Il 6 maggio del 2013 Amanda Berry riuscì a fuggire da una anonima casa di Cleveland, attirare l'attenzione di un vicino di casa e con il suo aiuto chiamare il 911: "Aiutatemi, mi chiamo Amanda Berry e sono stata rapita dieci anni fa".
Il giorno dopo, su tutti i giornali del mondo, emersero i contorni della mostruosa vicenda che ha scioccato per dimensioni, crudeltà e durata. Ariel Castro, un oscuro e solitario conduttore di autobus, aveva sequestrato Amanda e altre due ragazze, tra il 2002 e il 2004, quando avevano rispettivamente 14, 16 e 20 anni.

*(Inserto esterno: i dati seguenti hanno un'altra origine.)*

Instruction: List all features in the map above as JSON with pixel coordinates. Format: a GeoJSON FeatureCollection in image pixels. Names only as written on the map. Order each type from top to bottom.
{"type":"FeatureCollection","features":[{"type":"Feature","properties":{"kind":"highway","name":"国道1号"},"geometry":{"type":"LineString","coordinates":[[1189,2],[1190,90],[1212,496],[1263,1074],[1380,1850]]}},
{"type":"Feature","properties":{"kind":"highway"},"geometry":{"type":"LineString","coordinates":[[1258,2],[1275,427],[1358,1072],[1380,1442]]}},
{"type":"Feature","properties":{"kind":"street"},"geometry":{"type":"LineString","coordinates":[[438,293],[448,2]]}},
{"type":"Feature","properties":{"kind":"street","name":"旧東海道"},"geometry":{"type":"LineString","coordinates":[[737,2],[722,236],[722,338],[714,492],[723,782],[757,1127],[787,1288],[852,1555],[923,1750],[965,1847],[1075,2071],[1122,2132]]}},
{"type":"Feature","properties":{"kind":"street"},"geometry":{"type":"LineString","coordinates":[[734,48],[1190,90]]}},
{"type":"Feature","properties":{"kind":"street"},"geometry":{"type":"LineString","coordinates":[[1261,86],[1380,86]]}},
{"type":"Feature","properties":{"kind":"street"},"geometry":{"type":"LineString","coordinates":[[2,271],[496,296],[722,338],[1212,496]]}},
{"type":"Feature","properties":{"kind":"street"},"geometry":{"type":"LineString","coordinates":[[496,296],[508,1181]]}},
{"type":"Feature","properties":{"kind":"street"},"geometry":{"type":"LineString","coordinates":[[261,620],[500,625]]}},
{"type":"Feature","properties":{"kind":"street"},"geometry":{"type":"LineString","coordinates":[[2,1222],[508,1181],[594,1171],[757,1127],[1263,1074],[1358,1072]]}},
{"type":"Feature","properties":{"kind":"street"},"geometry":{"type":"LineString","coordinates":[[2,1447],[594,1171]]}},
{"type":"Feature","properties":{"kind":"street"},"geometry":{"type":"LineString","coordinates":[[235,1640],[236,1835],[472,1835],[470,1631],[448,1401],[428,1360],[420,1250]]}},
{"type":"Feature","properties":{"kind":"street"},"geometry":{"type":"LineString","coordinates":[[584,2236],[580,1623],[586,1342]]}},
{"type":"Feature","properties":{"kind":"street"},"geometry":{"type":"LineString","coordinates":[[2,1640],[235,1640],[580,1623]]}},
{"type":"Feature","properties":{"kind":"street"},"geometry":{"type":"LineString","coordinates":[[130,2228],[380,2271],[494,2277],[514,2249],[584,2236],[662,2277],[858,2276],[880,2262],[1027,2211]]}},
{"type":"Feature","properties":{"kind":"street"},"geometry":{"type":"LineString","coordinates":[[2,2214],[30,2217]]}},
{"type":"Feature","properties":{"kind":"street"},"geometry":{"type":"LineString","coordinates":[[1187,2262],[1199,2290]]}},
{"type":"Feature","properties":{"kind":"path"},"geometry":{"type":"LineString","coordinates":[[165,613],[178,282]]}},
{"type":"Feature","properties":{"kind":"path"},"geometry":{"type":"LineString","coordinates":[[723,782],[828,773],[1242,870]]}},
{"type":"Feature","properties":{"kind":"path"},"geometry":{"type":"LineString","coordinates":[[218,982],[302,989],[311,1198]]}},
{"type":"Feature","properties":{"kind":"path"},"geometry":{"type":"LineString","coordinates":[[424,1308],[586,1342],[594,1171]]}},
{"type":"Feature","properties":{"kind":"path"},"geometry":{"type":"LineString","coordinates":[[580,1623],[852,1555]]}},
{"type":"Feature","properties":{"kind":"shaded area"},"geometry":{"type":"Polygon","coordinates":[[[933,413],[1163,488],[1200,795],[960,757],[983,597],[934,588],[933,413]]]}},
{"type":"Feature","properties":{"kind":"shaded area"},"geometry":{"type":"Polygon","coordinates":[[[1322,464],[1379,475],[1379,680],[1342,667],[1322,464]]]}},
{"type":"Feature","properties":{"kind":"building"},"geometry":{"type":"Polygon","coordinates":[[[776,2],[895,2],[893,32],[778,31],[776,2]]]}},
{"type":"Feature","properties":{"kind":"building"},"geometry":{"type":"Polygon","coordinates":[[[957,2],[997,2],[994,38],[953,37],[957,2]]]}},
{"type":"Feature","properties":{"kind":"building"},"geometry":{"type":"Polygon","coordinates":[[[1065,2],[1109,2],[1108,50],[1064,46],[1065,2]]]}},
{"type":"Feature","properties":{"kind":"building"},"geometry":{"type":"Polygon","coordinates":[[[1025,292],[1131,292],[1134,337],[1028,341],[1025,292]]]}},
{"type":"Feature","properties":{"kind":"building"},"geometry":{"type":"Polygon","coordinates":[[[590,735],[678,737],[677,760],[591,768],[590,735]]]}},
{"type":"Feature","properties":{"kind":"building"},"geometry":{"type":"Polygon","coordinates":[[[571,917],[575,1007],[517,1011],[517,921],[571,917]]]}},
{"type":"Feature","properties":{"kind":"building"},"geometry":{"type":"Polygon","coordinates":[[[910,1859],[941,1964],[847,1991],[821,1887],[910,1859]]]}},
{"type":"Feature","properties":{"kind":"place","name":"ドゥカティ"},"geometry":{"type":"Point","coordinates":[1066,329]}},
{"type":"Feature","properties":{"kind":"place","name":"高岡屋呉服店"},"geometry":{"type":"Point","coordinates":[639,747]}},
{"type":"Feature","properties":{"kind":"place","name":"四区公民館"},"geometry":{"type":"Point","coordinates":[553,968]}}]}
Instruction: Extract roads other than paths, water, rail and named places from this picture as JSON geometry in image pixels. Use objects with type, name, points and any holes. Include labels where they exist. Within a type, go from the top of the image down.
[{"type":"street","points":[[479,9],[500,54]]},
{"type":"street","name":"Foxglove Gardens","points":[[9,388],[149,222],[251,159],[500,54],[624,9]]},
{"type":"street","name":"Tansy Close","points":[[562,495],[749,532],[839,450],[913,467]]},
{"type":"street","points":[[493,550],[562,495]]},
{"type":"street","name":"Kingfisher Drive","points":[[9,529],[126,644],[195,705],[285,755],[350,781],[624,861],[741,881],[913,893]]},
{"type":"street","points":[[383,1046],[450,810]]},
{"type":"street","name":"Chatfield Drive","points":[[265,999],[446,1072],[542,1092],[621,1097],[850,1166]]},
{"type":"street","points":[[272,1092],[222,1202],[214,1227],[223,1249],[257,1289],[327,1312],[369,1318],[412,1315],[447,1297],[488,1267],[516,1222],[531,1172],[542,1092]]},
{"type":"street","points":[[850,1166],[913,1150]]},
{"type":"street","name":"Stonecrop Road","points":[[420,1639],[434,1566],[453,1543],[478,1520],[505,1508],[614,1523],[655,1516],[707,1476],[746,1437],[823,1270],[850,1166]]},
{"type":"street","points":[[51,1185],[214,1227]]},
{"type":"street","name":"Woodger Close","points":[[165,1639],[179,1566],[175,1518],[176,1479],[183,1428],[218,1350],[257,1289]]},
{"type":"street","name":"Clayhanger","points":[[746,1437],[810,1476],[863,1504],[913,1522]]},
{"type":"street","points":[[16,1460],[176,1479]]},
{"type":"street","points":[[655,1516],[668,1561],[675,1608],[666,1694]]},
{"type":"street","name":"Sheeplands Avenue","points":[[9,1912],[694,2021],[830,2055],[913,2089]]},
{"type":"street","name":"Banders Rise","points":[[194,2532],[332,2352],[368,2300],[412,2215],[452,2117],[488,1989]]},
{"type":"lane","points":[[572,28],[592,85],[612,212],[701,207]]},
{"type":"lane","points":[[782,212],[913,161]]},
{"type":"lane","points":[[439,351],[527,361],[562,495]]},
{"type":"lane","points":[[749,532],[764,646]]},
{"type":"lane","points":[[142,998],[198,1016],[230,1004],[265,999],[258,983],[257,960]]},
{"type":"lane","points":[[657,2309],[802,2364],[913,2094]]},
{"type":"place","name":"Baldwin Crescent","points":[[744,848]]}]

Poi le aveva segregate dentro casa, impedendone la fuga e isolandole dal mondo.
Nella casa-prigione gli investigatori dell'FBI hanno trovato porte antifuga, corde e catene. Dai racconti sono emersi abusi fisici e psicologici. Pare che almeno cinque bambini siano stati dati alla luce in quella orribile bolgia e che nessuno sia sopravvissuto. Dieci anni di totale inferno.
Dopo un regolare processo di grande rilevanza mediatica, Castro è stato condannato a 1.000 anni di detenzione in quanto colpevole di oltre 900 capi di imputazione. Dopo appena un mese di galera, è stato trovato impiccato nella sua cella.
Questo libro, che è balzato al primo posto delle classifiche americane, è lo sconvolgente diario delle due ragazze sopravvissute: come sono state catturate, come hanno vissuto tutto quel tempo, come sono riuscite a sopravvivere e, infine, a liberarsi. Un racconto angosciante, scritto assieme a due premi Pulitzer, ma anche un testo che vuole far passare un messaggio positivo. Le due autrici vittime scrivono continuamente che anche nella notte più buia non hanno mai perso la speranza. Guardavano in tv le trasmissioni che si occupavano della loro scomparsa, assistevano alle veglie di preghiera dei vari comitati, e continuavano a dirsi reciprocamente: "hope, non perdere mai la speranza", nonostante tutto. "Adesso vogliamo che il mondo sappia: siamo sopravvissute, siamo libere, amiamo la vita. Siamo state più forti di Ariel Castro."